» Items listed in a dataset
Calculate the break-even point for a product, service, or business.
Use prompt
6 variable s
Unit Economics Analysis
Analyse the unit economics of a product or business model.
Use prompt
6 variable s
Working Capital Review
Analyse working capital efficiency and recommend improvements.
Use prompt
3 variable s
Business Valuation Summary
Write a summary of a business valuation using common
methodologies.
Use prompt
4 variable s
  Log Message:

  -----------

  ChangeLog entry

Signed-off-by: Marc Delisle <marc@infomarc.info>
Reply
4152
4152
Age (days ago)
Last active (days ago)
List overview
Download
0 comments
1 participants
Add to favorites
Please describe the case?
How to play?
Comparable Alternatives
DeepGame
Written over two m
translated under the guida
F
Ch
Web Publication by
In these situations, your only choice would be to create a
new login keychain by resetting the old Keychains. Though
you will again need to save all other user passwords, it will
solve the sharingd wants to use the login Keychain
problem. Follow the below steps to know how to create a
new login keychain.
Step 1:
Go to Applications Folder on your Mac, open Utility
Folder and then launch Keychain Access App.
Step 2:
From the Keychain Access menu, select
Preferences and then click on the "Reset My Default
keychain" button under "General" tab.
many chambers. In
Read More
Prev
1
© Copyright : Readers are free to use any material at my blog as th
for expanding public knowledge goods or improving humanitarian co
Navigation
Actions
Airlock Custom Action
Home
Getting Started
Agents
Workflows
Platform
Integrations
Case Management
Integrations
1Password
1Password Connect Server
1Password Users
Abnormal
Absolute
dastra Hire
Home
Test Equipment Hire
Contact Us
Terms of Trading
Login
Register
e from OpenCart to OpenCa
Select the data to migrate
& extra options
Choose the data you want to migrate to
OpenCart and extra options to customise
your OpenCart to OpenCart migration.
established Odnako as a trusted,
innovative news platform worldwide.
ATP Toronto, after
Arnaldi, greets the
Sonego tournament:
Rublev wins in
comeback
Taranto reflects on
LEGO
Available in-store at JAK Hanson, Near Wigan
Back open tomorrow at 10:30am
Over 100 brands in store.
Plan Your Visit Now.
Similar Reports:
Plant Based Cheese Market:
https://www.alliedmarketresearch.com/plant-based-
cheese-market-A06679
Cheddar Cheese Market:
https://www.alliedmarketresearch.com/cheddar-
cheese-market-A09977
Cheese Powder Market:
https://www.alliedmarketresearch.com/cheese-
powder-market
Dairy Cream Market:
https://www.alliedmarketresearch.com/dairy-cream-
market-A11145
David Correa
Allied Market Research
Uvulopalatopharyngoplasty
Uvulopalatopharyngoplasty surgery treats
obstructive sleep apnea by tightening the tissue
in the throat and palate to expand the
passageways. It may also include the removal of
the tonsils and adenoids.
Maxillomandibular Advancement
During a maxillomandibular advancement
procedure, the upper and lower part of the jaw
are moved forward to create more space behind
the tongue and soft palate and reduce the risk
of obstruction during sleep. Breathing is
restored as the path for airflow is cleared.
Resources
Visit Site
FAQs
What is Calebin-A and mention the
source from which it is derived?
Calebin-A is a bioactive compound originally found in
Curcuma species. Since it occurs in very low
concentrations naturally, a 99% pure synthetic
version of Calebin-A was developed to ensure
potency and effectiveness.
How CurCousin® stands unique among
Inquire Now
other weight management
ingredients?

==

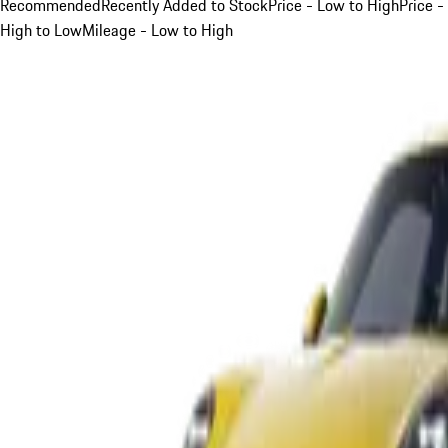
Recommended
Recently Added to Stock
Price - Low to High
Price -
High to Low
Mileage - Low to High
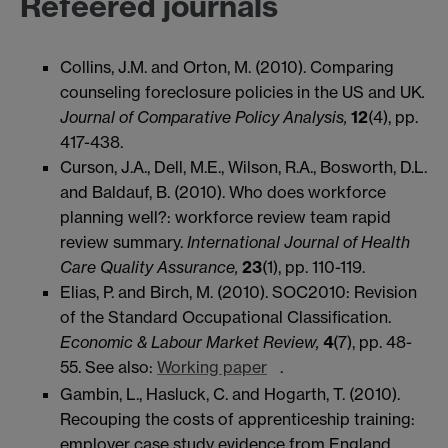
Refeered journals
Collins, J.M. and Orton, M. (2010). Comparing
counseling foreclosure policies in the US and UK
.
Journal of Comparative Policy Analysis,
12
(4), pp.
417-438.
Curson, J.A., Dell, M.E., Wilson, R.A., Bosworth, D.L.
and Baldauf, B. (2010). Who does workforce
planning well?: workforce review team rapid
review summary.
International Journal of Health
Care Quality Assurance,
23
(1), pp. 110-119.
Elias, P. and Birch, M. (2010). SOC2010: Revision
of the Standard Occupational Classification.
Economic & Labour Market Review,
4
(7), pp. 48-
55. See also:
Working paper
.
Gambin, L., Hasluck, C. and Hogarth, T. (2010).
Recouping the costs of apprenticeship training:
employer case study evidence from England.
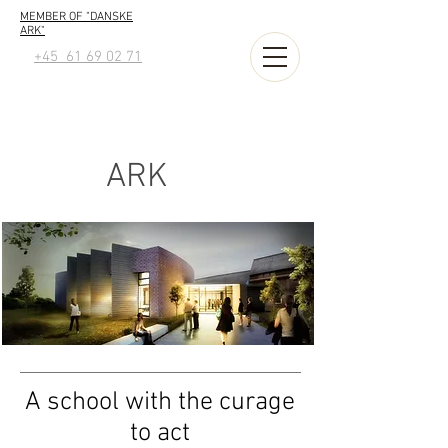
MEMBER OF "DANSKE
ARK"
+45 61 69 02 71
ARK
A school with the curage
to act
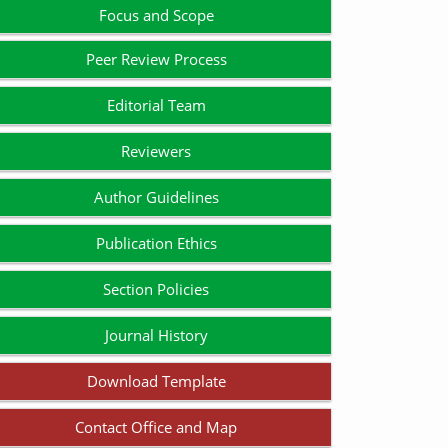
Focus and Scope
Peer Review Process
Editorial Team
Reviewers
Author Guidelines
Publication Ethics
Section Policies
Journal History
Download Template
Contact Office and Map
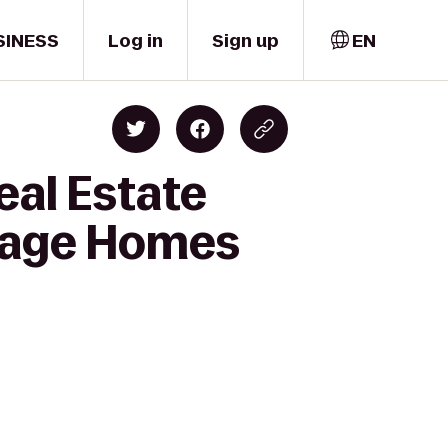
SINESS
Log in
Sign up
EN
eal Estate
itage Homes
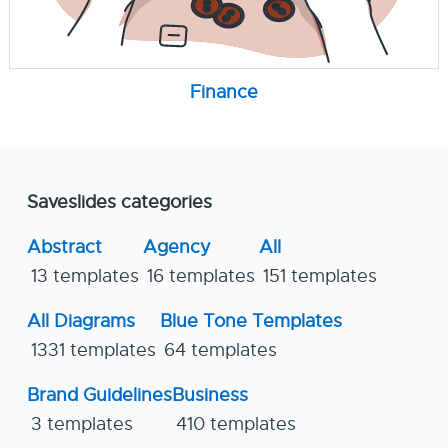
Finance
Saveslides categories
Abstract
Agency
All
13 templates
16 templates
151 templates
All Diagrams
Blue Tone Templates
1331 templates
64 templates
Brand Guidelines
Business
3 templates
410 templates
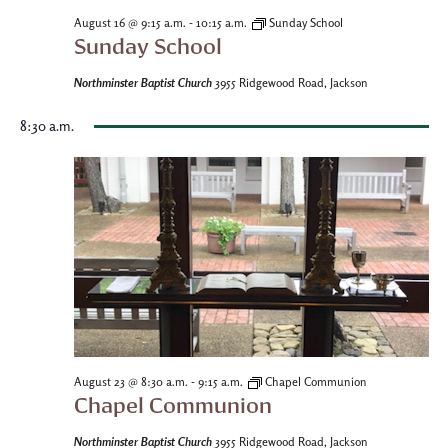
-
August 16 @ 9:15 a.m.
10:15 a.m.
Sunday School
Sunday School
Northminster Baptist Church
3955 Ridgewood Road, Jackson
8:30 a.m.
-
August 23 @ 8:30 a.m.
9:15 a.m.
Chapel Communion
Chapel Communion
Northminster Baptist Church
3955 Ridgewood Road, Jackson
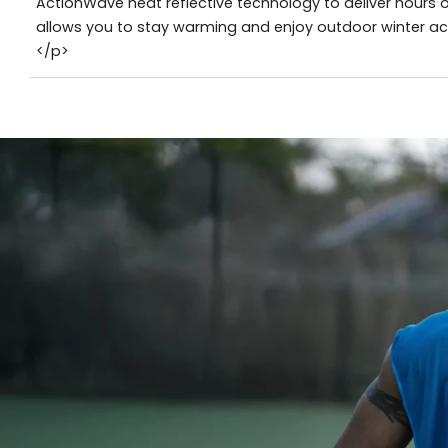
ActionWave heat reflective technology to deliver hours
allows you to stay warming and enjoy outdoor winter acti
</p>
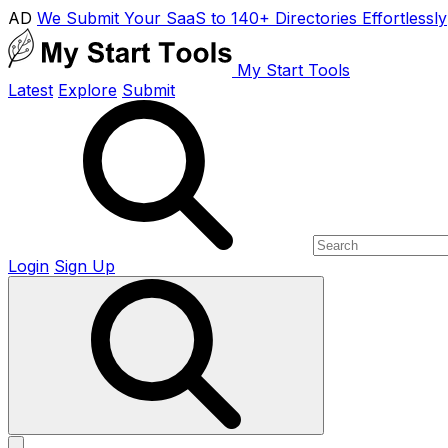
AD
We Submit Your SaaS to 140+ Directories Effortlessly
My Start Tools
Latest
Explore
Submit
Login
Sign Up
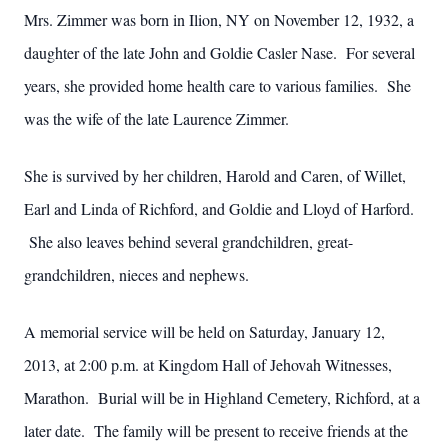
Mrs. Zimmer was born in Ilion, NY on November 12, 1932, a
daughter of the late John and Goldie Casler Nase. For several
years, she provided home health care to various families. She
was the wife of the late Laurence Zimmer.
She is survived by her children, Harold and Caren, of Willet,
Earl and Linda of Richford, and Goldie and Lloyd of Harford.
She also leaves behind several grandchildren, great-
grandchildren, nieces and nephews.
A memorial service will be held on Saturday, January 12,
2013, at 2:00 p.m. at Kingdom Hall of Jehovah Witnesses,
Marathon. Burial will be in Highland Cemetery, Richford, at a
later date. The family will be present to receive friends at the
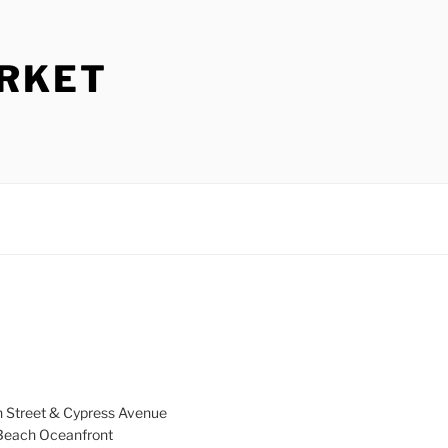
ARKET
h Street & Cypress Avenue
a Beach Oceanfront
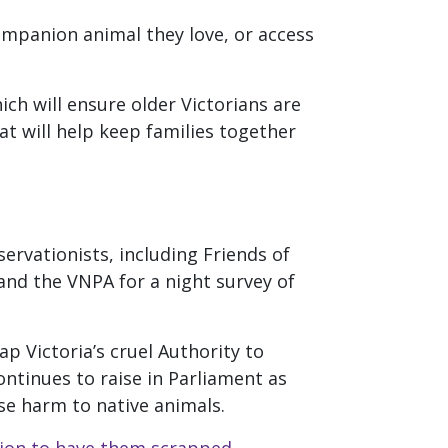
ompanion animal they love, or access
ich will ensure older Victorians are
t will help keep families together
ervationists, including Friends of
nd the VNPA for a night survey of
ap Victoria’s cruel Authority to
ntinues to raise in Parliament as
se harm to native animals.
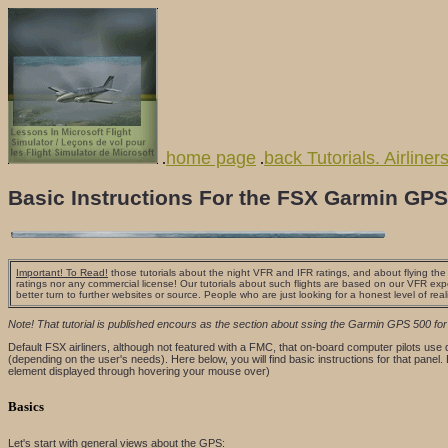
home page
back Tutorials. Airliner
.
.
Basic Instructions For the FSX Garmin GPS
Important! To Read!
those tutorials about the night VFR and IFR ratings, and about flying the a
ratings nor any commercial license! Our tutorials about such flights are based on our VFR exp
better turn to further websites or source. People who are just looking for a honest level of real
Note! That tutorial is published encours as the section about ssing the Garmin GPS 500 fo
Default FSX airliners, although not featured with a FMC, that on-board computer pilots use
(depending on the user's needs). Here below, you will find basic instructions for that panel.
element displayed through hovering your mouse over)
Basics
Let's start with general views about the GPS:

--

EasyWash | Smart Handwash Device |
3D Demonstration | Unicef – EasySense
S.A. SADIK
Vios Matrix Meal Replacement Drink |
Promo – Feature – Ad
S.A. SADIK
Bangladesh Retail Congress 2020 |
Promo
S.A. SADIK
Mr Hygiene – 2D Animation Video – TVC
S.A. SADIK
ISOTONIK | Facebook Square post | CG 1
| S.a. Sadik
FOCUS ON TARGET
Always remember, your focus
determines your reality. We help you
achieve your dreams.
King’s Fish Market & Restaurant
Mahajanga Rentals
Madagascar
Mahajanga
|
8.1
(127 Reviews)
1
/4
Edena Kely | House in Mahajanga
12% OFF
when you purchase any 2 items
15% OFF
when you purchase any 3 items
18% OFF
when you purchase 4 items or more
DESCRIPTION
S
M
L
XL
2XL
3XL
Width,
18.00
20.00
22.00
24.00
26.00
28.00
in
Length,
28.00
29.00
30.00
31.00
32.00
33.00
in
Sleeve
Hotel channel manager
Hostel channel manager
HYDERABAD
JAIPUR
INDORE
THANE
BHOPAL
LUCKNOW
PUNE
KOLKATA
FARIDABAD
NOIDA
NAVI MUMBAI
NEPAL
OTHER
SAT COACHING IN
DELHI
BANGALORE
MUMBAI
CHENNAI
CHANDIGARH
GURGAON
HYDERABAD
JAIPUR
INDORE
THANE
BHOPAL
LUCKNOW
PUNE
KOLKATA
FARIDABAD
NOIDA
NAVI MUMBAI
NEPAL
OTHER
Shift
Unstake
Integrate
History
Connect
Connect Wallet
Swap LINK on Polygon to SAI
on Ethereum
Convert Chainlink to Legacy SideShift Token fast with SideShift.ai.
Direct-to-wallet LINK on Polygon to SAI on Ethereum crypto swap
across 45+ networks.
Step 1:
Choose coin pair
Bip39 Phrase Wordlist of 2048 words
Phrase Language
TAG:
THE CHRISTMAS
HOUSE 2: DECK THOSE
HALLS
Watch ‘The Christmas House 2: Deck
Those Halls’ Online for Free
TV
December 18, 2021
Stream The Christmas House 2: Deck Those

» About this exercise
Copy the text out line for line, beginning at the line containing "ActionWave heat reflective" and ending after the line containing "se harm to native animals.". Keep the pictures out of your copy.

» Expected answer
ActionWave heat reflective technology to deliver hours
allows you to stay warming and enjoy outdoor winter acti
</p>
AD
We Submit Your SaaS to 140+ Directories Effortlessly
My Start Tools
Latest
Explore
Submit
Login
Sign Up
Mrs. Zimmer was born in Ilion, NY on November 12, 1932, a
daughter of the late John and Goldie Casler Nase. For several
years, she provided home health care to various families. She
was the wife of the late Laurence Zimmer.
She is survived by her children, Harold and Caren, of Willet,
Earl and Linda of Richford, and Goldie and Lloyd of Harford.
She also leaves behind several grandchildren, great-
grandchildren, nieces and nephews.
A memorial service will be held on Saturday, January 12,
2013, at 2:00 p.m. at Kingdom Hall of Jehovah Witnesses,
Marathon. Burial will be in Highland Cemetery, Richford, at a
later date. The family will be present to receive friends at the
ARKET
h Street & Cypress Avenue
a Beach Oceanfront
ompanion animal they love, or access
ich will ensure older Victorians are
t will help keep families together
ervationists, including Friends of
nd the VNPA for a night survey of
ap Victoria’s cruel Authority to
ntinues to raise in Parliament as
se harm to native animals.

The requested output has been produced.